14/01/2015

Tonton Marcel, le nom d'un chien

Tonton Marcel, nom d’un chien !

 

 

Cette année la soirée « Noël » se tenait chez mon fils aîné, Marcel.

Edouard, mon deuxième fils voulait offrir comme présent à ses enfants un jeune chiot qu’ils ne découvriraient que pendant l’échange des cadeaux.

L’adorable petite bête devrait entretemps rester hors de la vue de ses futurs petits maîtres, à leur insu Edouard me confia le petit animal blotti au fond d’une caisse en carton.

Nous l’avons ramenée chez nous où Mirzah l’accueillit affectueusement avec force coups de langue. Nous avons ainsi découvert cette charmante invitée qui adulte devrait ressembler à Milou, le chien de Tintin. La cohabitation se passa sans problème, même Lech accepta ce nouveau compagnon.
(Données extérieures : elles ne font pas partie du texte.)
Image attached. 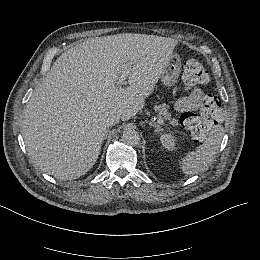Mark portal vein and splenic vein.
<instances>
[{"mask_svg": "<svg viewBox=\"0 0 260 260\" xmlns=\"http://www.w3.org/2000/svg\"><path fill=\"white\" fill-rule=\"evenodd\" d=\"M129 74H130V70L129 69H126V68L123 69V71H122V73L120 75L119 82H124L127 79V77L129 76ZM158 123L159 124H164V120L163 119H159Z\"/></svg>", "mask_w": 260, "mask_h": 260, "instance_id": "18ae733b", "label": "portal vein and splenic vein"}]
</instances>
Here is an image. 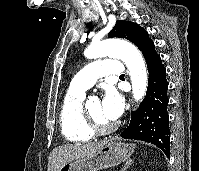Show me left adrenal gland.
Segmentation results:
<instances>
[{
  "label": "left adrenal gland",
  "mask_w": 199,
  "mask_h": 171,
  "mask_svg": "<svg viewBox=\"0 0 199 171\" xmlns=\"http://www.w3.org/2000/svg\"><path fill=\"white\" fill-rule=\"evenodd\" d=\"M133 163L132 159H129L126 161V163L124 164V166L121 168L120 171H126L127 168H129V166Z\"/></svg>",
  "instance_id": "obj_1"
}]
</instances>
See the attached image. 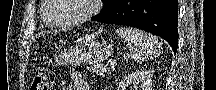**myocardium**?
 Here are the masks:
<instances>
[{
	"label": "myocardium",
	"mask_w": 216,
	"mask_h": 90,
	"mask_svg": "<svg viewBox=\"0 0 216 90\" xmlns=\"http://www.w3.org/2000/svg\"><path fill=\"white\" fill-rule=\"evenodd\" d=\"M48 2H53V8H51V11H47L46 17H41V21L43 24L50 30L53 31H68L71 29H74L76 27H79L80 25L86 23L89 21L98 11V4L101 0H86L83 1V4L86 6V9L84 13L81 15V17L74 23L69 25H52L48 21H50V18H53V15H57V12H60V9H62L63 2L61 0H48Z\"/></svg>",
	"instance_id": "f54148a6"
}]
</instances>
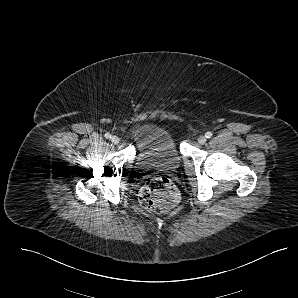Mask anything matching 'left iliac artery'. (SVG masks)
Segmentation results:
<instances>
[{"label":"left iliac artery","instance_id":"44dca946","mask_svg":"<svg viewBox=\"0 0 298 298\" xmlns=\"http://www.w3.org/2000/svg\"><path fill=\"white\" fill-rule=\"evenodd\" d=\"M212 132H206L205 137L206 138H211L212 137Z\"/></svg>","mask_w":298,"mask_h":298}]
</instances>
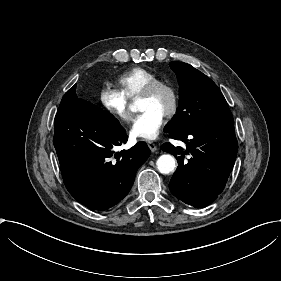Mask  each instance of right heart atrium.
<instances>
[{"label":"right heart atrium","mask_w":281,"mask_h":281,"mask_svg":"<svg viewBox=\"0 0 281 281\" xmlns=\"http://www.w3.org/2000/svg\"><path fill=\"white\" fill-rule=\"evenodd\" d=\"M99 98L103 108L111 117L124 123L132 121L131 107L119 90L104 86L100 90Z\"/></svg>","instance_id":"d8ad5b80"}]
</instances>
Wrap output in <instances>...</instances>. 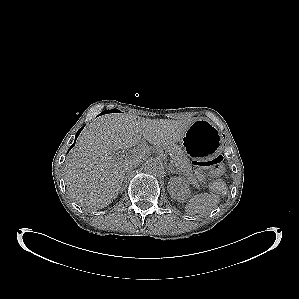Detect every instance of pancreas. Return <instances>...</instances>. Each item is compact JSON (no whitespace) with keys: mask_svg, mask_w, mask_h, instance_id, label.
Returning <instances> with one entry per match:
<instances>
[{"mask_svg":"<svg viewBox=\"0 0 299 299\" xmlns=\"http://www.w3.org/2000/svg\"><path fill=\"white\" fill-rule=\"evenodd\" d=\"M166 151L172 153V159L174 161L176 169L179 172H182L185 176H187L194 187L199 188L198 182L200 181V179L193 176L190 160L184 153V151L181 150V148L177 145L168 146L166 148Z\"/></svg>","mask_w":299,"mask_h":299,"instance_id":"cf45deb5","label":"pancreas"}]
</instances>
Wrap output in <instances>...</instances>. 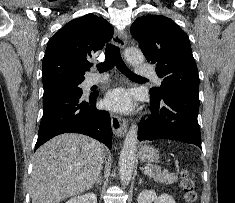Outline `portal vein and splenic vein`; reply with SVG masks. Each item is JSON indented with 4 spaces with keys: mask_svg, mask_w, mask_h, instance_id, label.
<instances>
[{
    "mask_svg": "<svg viewBox=\"0 0 235 203\" xmlns=\"http://www.w3.org/2000/svg\"><path fill=\"white\" fill-rule=\"evenodd\" d=\"M157 168V170H160V167H156ZM153 169H151V168H146L145 169V171H144V173L145 174H148L149 172H151Z\"/></svg>",
    "mask_w": 235,
    "mask_h": 203,
    "instance_id": "obj_1",
    "label": "portal vein and splenic vein"
}]
</instances>
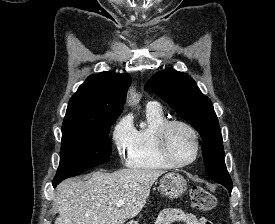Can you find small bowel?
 I'll list each match as a JSON object with an SVG mask.
<instances>
[{"mask_svg":"<svg viewBox=\"0 0 275 224\" xmlns=\"http://www.w3.org/2000/svg\"><path fill=\"white\" fill-rule=\"evenodd\" d=\"M176 222L184 224H212L205 217H197L192 213L177 208H166L162 210L159 213L155 224H174Z\"/></svg>","mask_w":275,"mask_h":224,"instance_id":"c3829d8e","label":"small bowel"}]
</instances>
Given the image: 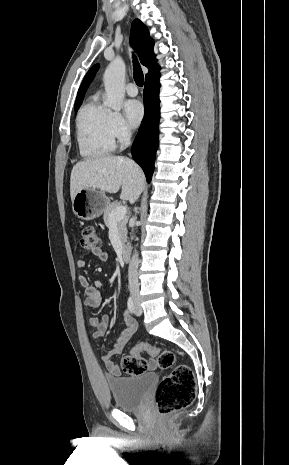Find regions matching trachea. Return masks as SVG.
I'll return each instance as SVG.
<instances>
[{
	"instance_id": "1",
	"label": "trachea",
	"mask_w": 289,
	"mask_h": 465,
	"mask_svg": "<svg viewBox=\"0 0 289 465\" xmlns=\"http://www.w3.org/2000/svg\"><path fill=\"white\" fill-rule=\"evenodd\" d=\"M133 66H134V73H133L134 80L138 86L142 87L144 83V75L140 67V64L137 61L135 56H133Z\"/></svg>"
}]
</instances>
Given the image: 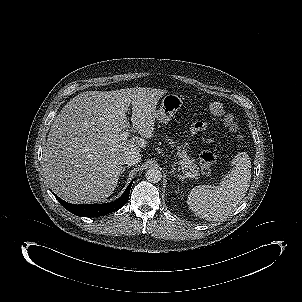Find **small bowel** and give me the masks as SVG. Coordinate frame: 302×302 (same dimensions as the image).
<instances>
[{"label":"small bowel","mask_w":302,"mask_h":302,"mask_svg":"<svg viewBox=\"0 0 302 302\" xmlns=\"http://www.w3.org/2000/svg\"><path fill=\"white\" fill-rule=\"evenodd\" d=\"M204 128H205V124L203 122H195L192 125V130L194 132H199V131L203 130Z\"/></svg>","instance_id":"1"}]
</instances>
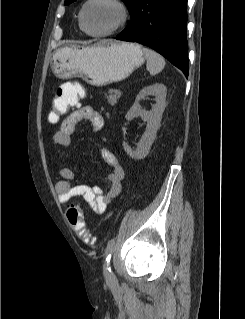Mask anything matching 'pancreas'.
Listing matches in <instances>:
<instances>
[{"mask_svg":"<svg viewBox=\"0 0 245 319\" xmlns=\"http://www.w3.org/2000/svg\"><path fill=\"white\" fill-rule=\"evenodd\" d=\"M113 90H110L108 94H106V98L108 100V103L111 105H115L117 103V100L120 98L119 93H113Z\"/></svg>","mask_w":245,"mask_h":319,"instance_id":"pancreas-1","label":"pancreas"}]
</instances>
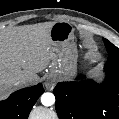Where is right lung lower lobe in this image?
<instances>
[{
	"instance_id": "1",
	"label": "right lung lower lobe",
	"mask_w": 119,
	"mask_h": 119,
	"mask_svg": "<svg viewBox=\"0 0 119 119\" xmlns=\"http://www.w3.org/2000/svg\"><path fill=\"white\" fill-rule=\"evenodd\" d=\"M44 92L41 83L21 89L0 102V119H27L37 99Z\"/></svg>"
}]
</instances>
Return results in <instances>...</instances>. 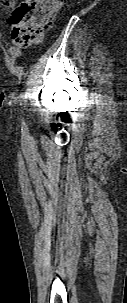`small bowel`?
<instances>
[{
    "instance_id": "c3829d8e",
    "label": "small bowel",
    "mask_w": 127,
    "mask_h": 303,
    "mask_svg": "<svg viewBox=\"0 0 127 303\" xmlns=\"http://www.w3.org/2000/svg\"><path fill=\"white\" fill-rule=\"evenodd\" d=\"M9 52L14 57H18L20 55V51L17 48H10Z\"/></svg>"
}]
</instances>
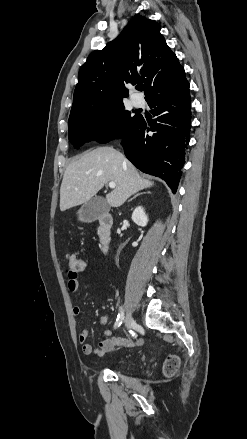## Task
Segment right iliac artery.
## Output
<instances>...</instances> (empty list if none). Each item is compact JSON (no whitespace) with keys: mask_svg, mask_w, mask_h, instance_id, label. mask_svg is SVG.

Le grand jour arriva, la nouvelle petite chienne fut logée dans la petite « cage » destinée au transport des chats et s’en accommoda, avant l’échange des présents elle resterait dans la voiture.

Le grand moment venu, je partis la prendre et remis le « colis » à Edouard qui en ouvrit la porte devant ses enfants surpris, ravis et fous de joie.

Plus rien ne comptait pour eux que de jouer avec cette délicieuse petite bête, derechef ils la nommèrent « Tonton Marcel ». Le petit chiot s’habitua très vite à l’assemblée ou chacun voulait la caresser.

La soirée se poursuivit par un excellent repas et le plaisir de voir la famille réunie.

La petite chienne officiellement s’appelle « Java » mais les petits continuent à la nommer « Tonton Marcel », elle grandit en beauté et gentillesse.

11/12/2014

Qui fait la police ?

 

Nous venons d’entendre au JT des conseils pour éviter les cambriolages.

 

Comme nous appliquons déjà les consignes de base, nous nous sommes posé la question de dispositions supplémentaires en observant  Mirzah et Lech plongées dans leurs siestes respectives.

 

Chats et chiens sont des animaux polyphasiques qui tout au long de la journée de 24 heures alternent veille et sommeil.

 

Je leur ai proposé  d’assurer la garde de nuit. Toutes deux sont équipées de mini émetteurs-récepteurs radio dont les conversations sont enregistrées. En cas d’extrême urgence Mirzah réveillera ses maîtres.

 

Le lendemain, impatient j’ai écouté le premier enregistrement :

 

Mirzah somnolait dans son fauteuil favori et Lech était de veille. Et soudain !

 

  • Mirzah à Lech : « Je viens d’entendre un bruit bizarre, sors par la chatière et vas te rendre compte. Over »

  • Lech à Mirzah : « Bien compris, j’y vais. Over »

  • Lech à Mirzah : « Ce n’était que le chat blanc qui te remet son bonsoir. Tu peux te recoucher, je rentre. Over »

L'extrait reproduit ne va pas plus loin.